The theoretical upper bounds (Theorem 1 geometric bound + Theorem 2 data-driven bound) align closely with empirical observations.
Staining has negligible impact on model performance.
Model performance degrades substantially in the locked state and recovers to near-original performance upon unlocking.
The method generalizes to GAN and ViT architectures.

Highlights & Insights¶

Completely training-free: This is the most significant contribution in this direction. A single base model can generate distinct watermarks/locks for different clients without any retraining.
Provable guarantees: Theorem 1 (PCA-dimension-based geometric bound) and Theorem 2 (empirical-data-based bound) provide upper bounds on the false positive rate — a first in the literature.
Practical trigger patch design: By constraining the detector location, small trigger patches are generated that can be inserted at image corners with minimal impact on normal inference.
Reveals forged-watermark attack risks: The training-free property simultaneously implies that adversaries can easily implant forged watermarks, serving as a cautionary note for watermarking systems.
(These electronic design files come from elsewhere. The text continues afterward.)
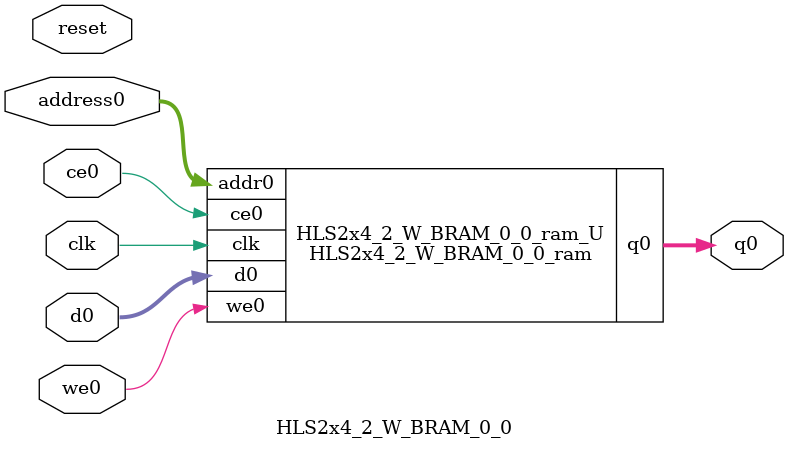
<source format=v>

`timescale 1 ns / 1 ps
module HLS2x4_2_W_BRAM_0_0_ram (addr0, ce0, d0, we0, q0,  clk);

parameter DWIDTH = 16;
parameter AWIDTH = 5;
parameter MEM_SIZE = 25;

input[AWIDTH-1:0] addr0;
input ce0;
input[DWIDTH-1:0] d0;
input we0;
output reg[DWIDTH-1:0] q0;
input clk;

(* ram_style = "distributed" *)reg [DWIDTH-1:0] ram[0:MEM_SIZE-1];




always @(posedge clk)  
begin 
    if (ce0) 
    begin
        if (we0) 
        begin 
            ram[addr0] <= d0; 
            q0 <= d0;
        end 
        else 
            q0 <= ram[addr0];
    end
end


endmodule


`timescale 1 ns / 1 ps
module HLS2x4_2_W_BRAM_0_0(
    reset,
    clk,
    address0,
    ce0,
    we0,
    d0,
    q0);

parameter DataWidth = 32'd16;
parameter AddressRange = 32'd25;
parameter AddressWidth = 32'd5;
input reset;
input clk;
input[AddressWidth - 1:0] address0;
input ce0;
input we0;
input[DataWidth - 1:0] d0;
output[DataWidth - 1:0] q0;



HLS2x4_2_W_BRAM_0_0_ram HLS2x4_2_W_BRAM_0_0_ram_U(
    .clk( clk ),
    .addr0( address0 ),
    .ce0( ce0 ),
    .d0( d0 ),
    .we0( we0 ),
    .q0( q0 ));

endmodule


</source>
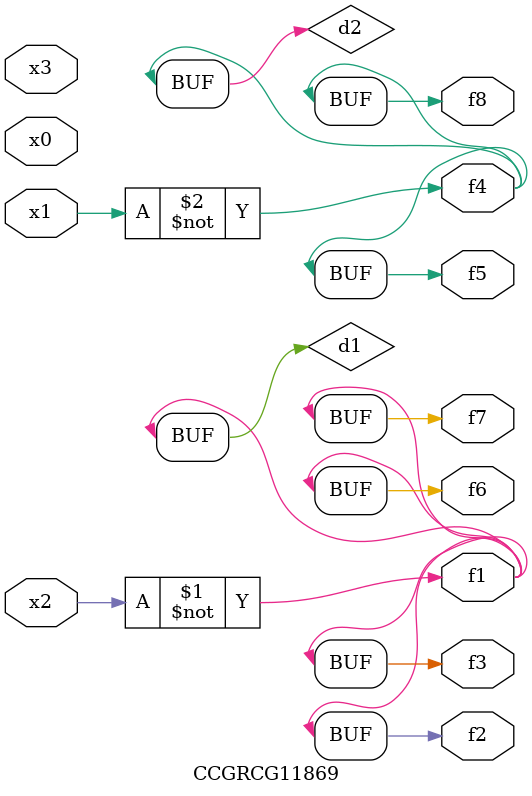
<source format=v>
module CCGRCG11869(
	input x0, x1, x2, x3,
	output f1, f2, f3, f4, f5, f6, f7, f8
);

	wire d1, d2;

	xnor (d1, x2);
	not (d2, x1);
	assign f1 = d1;
	assign f2 = d1;
	assign f3 = d1;
	assign f4 = d2;
	assign f5 = d2;
	assign f6 = d1;
	assign f7 = d1;
	assign f8 = d2;
endmodule

</source>
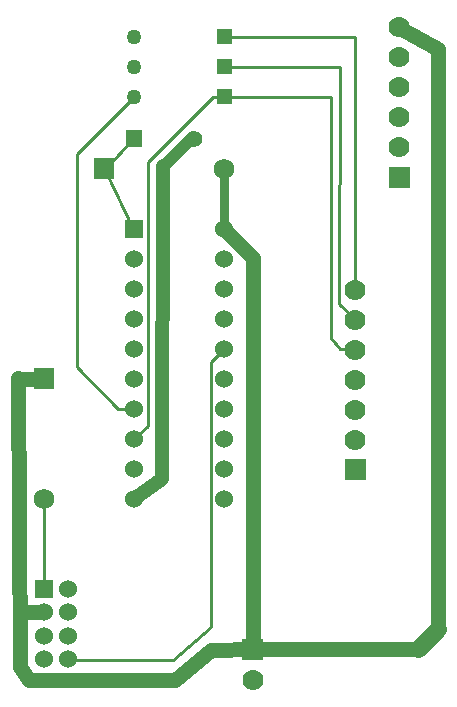
<source format=gbl>
G04 start of page 7 for group 5 idx 5 *
G04 Title: (unknown), bottom *
G04 Creator: pcb 20110918 *
G04 CreationDate: Sun 11 May 2014 08:57:41 GMT UTC *
G04 For: ksarkies *
G04 Format: Gerber/RS-274X *
G04 PCB-Dimensions: 157480 255906 *
G04 PCB-Coordinate-Origin: lower left *
%MOIN*%
%FSLAX25Y25*%
%LNBOTTOM*%
%ADD80C,0.0394*%
%ADD79C,0.0280*%
%ADD78C,0.0380*%
%ADD77C,0.0200*%
%ADD76C,0.0700*%
%ADD75C,0.0680*%
%ADD74C,0.0600*%
%ADD73C,0.0001*%
%ADD72C,0.0400*%
%ADD71C,0.0450*%
%ADD70C,0.0300*%
%ADD69C,0.0550*%
%ADD68C,0.0500*%
%ADD67C,0.0100*%
G54D67*X44803Y83229D03*
X14803D02*Y53229D01*
G54D68*X15029Y45281D02*X6703Y45393D01*
X6696Y27129D02*X9703Y22629D01*
X58403Y22729D01*
G54D67*X57755Y29477D02*X23107D01*
G54D68*X58403Y22729D02*X70603Y32652D01*
X84803Y33229D02*X139423D01*
G54D69*X146100Y39906D01*
G54D67*X57703Y29429D02*X70303Y40307D01*
X84603Y33029D02*X84803Y33229D01*
G54D68*X6253Y123402D02*X6801Y27449D01*
G54D70*X74803Y193229D02*Y173229D01*
G54D67*X49303Y195479D02*X49403Y107429D01*
X74803Y173229D03*
G54D68*X84453Y163579D01*
G54D67*X70303Y128729D02*X74803Y133229D01*
G54D71*X54402Y194028D02*X54203Y89729D01*
G54D67*X35103Y192829D02*X44903Y172429D01*
X71053Y217229D02*X74803D01*
X113403Y227229D02*X74803D01*
X118403Y237229D02*X74803D01*
X110403Y217229D02*X74803D01*
X71053D02*X49303Y195479D01*
X65203Y203829D02*X64728D01*
X65203D02*X64528D01*
G54D72*X54405Y193706D01*
G54D67*X44903Y203429D02*X35103Y193029D01*
X118403Y133229D03*
Y143229D02*X113203Y148029D01*
X113403Y227229D01*
X118403Y133229D02*X113403D01*
X110403Y217229D02*Y136829D01*
X118403Y153229D02*Y237229D01*
X113403Y133229D02*X110403Y136829D01*
G54D71*X44803Y83229D02*X54203Y89729D01*
G54D67*D03*
X44803Y227229D03*
G54D68*X70603Y32652D02*X84603Y33029D01*
X84453Y32879D02*Y163579D01*
X146100Y39906D02*Y233086D01*
X132913Y240573D01*
G54D67*X133790Y239696D01*
X70303Y128729D02*Y40307D01*
X44803Y123229D03*
X49403Y107429D02*X44803Y103229D01*
G54D68*X14803Y123229D02*X6832D01*
G54D67*X6532Y122929D01*
X44803Y113229D02*X39577D01*
X25800Y127006D01*
Y198226D01*
X44803Y217229D02*X25800Y198226D01*
G54D73*G36*
X72303Y219729D02*Y214729D01*
X77303D01*
Y219729D01*
X72303D01*
G37*
G36*
Y229729D02*Y224729D01*
X77303D01*
Y229729D01*
X72303D01*
G37*
G36*
Y239729D02*Y234729D01*
X77303D01*
Y239729D01*
X72303D01*
G37*
G54D69*X64803Y203229D03*
G54D68*X44803Y217229D03*
Y227229D03*
Y237229D03*
G54D73*G36*
X42053Y205979D02*Y200479D01*
X47553D01*
Y205979D01*
X42053D01*
G37*
G36*
X31403Y196629D02*Y189829D01*
X38203D01*
Y196629D01*
X31403D01*
G37*
G36*
X41803Y176229D02*Y170229D01*
X47803D01*
Y176229D01*
X41803D01*
G37*
G54D74*X44803Y163229D03*
Y153229D03*
Y143229D03*
X74803D03*
Y153229D03*
Y163229D03*
Y173229D03*
G54D75*Y193229D03*
G54D74*X14803Y37481D03*
X22677D03*
X14803Y29607D03*
X22677D03*
G54D73*G36*
X11803Y56229D02*Y50229D01*
X17803D01*
Y56229D01*
X11803D01*
G37*
G54D74*X22677Y53229D03*
X14803Y45355D03*
X22677D03*
G54D75*X14803Y83229D03*
G54D73*G36*
X80953Y36379D02*Y29379D01*
X87953D01*
Y36379D01*
X80953D01*
G37*
G54D76*X84453Y22879D03*
G54D73*G36*
X11403Y126629D02*Y119829D01*
X18203D01*
Y126629D01*
X11403D01*
G37*
G54D74*X44803Y133229D03*
Y123229D03*
Y113229D03*
Y103229D03*
Y93229D03*
Y83229D03*
X74803D03*
Y93229D03*
Y103229D03*
Y113229D03*
Y123229D03*
Y133229D03*
G54D73*G36*
X115100Y96406D02*Y89406D01*
X122100D01*
Y96406D01*
X115100D01*
G37*
G54D76*X118600Y102906D03*
Y112906D03*
Y122906D03*
Y132906D03*
Y142906D03*
Y152906D03*
G54D73*G36*
X129700Y193786D02*Y186786D01*
X136700D01*
Y193786D01*
X129700D01*
G37*
G54D76*X133200Y200286D03*
Y210286D03*
Y220286D03*
Y230286D03*
Y240286D03*
G54D77*G54D70*G54D77*G54D70*G54D78*G54D79*G54D78*G54D80*G54D78*G54D79*G54D78*G54D79*M02*

</source>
Limitations & Future Work¶

The paper primarily focuses on the simplest scenario (single detector + single disruptor); multiple instances should be used in practical deployments.
Stealth and obfuscation techniques are only briefly discussed and are not thoroughly implemented.
Internal locking has some architectural dependency, requiring an appropriate disruptor insertion point.
Robustness against attacks such as model distillation and weight pruning is not thoroughly evaluated.
The trigger patch size is constrained by the detection layer position, introducing a security–stealth trade-off.

The theoretical connection to stealth attacks is bidirectional: the guarantees developed here can in turn be applied to analyze stealth attacks.
The Sq-Ex locking idea may extend to other architectures that employ global pooling, such as attention mechanisms.
The training-free property suggests that large numbers of "idle" directions exist in the model weight space that can be exploited.
The approach has potential applications to model protection in federated learning.

Rating¶

Novelty: ⭐⭐⭐⭐⭐ — A completely training-free staining/locking approach is an entirely new contribution; provable guarantees are also a first in this area.
Experimental Thoroughness: ⭐⭐⭐⭐ — Covers classification and detection tasks across multiple architectures, but lacks robustness evaluation against adversarial attacks.
Writing Quality: ⭐⭐⭐⭐⭐ — Ideas are presented clearly with tight integration of theory and experiments; algorithmic pseudocode is detailed.
Value: ⭐⭐⭐⭐⭐ — Addresses the core pain point of model IP protection (training-free operation), with strong practical deployment value.